Taylor, E. J. and Trippon, M. "What chaplains wish nurses knew: findings from an online survey." Holistic Nursing Practice 34, no. 5 (September/October 2020): 266-273.

[This article may be purchased from the publisher, Wolters Kluwer Health, Inc..]

SUMMARY and COMMENT: This month's selection follows up on material presented in our January 2020 Article-of-the-Month by the same lead author, Elizabeth Johnston Taylor. Whereas the earlier publication focused on quantitative data about "Healthcare chaplains' perspectives on nurse-chaplain collaboration...," the report at hand offers qualitative findings that fill out a picture of how chaplains wish to be understood by interdisciplinary colleagues. The drive behind this is the expectation that "[b]y understanding each other's perspectives, nurses and chaplains can better collaborate" [p. 268]. The article may be especially useful to newer chaplaincy students getting started in the academic year as a challenge both to be aware of how others may perceive a chaplain's role and to be clear within oneself about that role.

Data were solicited by email invitations to members of the Association of Professional Chaplains to complete an online survey, for which they would receive a $20 Amazon promotional code. (For more on the overall methodology, see also the earlier study publication.) Response was quick, with 295 chaplains submitting usable data within the first four hours. Results presented here address the following questions [--see p. 269]:

  • How often do you sense nurses creating resistance (or "gatekeeping") to your work? ...and... What are your thoughts about why this resistance exists?  [297 responses]
  • What 3 things should a nurse understand about chaplains?  [262 responses]
  • And the final question on the survey: What else do you want nurses to know about collaborating with chaplains?  [249 responses]

Among the findings:

  • Regarding the gatekeeping issue, 48.5% of participants indicated they sensed this only rarely or never, but "half of [the] chaplains reported they did experience gatekeeping at least occasionally," including 5% who said they encountered this often. [--see p. 269]

  • As to why nurses may act as gatekeepers toward chaplains, "[t]he most common themes related to the chaplains' perceptions that nurses lack knowledge or understanding about the role and abilities of chaplains" [p. 269]. For instance, nurses may not appreciate chaplains as trained professionals, may not see them as part of the interdisciplinary team, may fear they will evangelize of be judgmental, may believe that chaplains only work with patients of their own religion, or may otherwise have a very narrow sense of the chaplain's role for religious concerns at he the end-of-life. [--See Table 1, p. 270.]

  • One subtheme related to the idea that nurses may "overstep their role" [p. 269] as spiritual care providers themselves, potentially interfering with chaplains' duties around such things as spiritual assessments. Lesser subthemes on the issue of nurses' gatekeeping revolved around nurses' "personal religiosity or spirituality inhibiting collaboration... (e.g., 'Sometimes nurses don't value spiritual care because it is not a part of their life')" [p. 269].

  • Some respondents speculated that nurses may have fears of chaplains' involvement because of poor previous experiences with chaplains or worries that patients may complain to chaplains about the nurse or will "gang up" with the chaplain over against the nurse. One respondent suggested that nurses may fear that a chaplain will upset patients by bringing up sensitive topics like grief. [--See Table 1, p. 270.]

  • The authors found that chaplains were "eager to affirm nurses and collaborate with them" [p. 269]. They emphasize the eagerness of chaplains on this front, using the descriptor several times [--see pp. 269 and 272] along with such language as "deep enthusiasm" [p. 272].

Required action
Return the part of the article summary from "SUMMARY and COMMENT: This" up to and including "about that role.", copied word for word. The rows are separate material, apart from the article summary.

Transcribed page contents:
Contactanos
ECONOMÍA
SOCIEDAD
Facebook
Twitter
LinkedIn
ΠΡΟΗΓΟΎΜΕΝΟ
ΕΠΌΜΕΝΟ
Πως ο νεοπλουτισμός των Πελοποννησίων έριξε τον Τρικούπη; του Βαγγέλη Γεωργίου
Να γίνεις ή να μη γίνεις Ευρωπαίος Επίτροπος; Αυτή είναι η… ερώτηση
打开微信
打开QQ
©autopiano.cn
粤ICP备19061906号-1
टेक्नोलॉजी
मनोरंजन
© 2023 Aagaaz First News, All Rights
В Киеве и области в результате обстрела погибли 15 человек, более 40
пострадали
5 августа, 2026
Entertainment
---
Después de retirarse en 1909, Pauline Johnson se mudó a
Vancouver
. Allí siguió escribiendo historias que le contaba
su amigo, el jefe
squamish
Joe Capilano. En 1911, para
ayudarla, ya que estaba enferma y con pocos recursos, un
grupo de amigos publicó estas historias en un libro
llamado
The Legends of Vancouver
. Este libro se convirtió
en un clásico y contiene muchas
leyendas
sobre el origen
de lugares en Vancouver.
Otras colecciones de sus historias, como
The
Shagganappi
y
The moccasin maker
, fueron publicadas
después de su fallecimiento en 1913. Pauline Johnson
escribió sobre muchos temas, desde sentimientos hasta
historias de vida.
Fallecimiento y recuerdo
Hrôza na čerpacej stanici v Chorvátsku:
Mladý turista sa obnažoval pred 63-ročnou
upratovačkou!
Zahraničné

Solution to this task
SUMMARY and COMMENT: This month's selection follows up on material presented in our January 2020 Article-of-the-Month by the same lead author, Elizabeth Johnston Taylor. Whereas the earlier publication focused on quantitative data about "Healthcare chaplains' perspectives on nurse-chaplain collaboration...," the report at hand offers qualitative findings that fill out a picture of how chaplains wish to be understood by interdisciplinary colleagues. The drive behind this is the expectation that "[b]y understanding each other's perspectives, nurses and chaplains can better collaborate" [p. 268]. The article may be especially useful to newer chaplaincy students getting started in the academic year as a challenge both to be aware of how others may perceive a chaplain's role and to be clear within oneself about that role.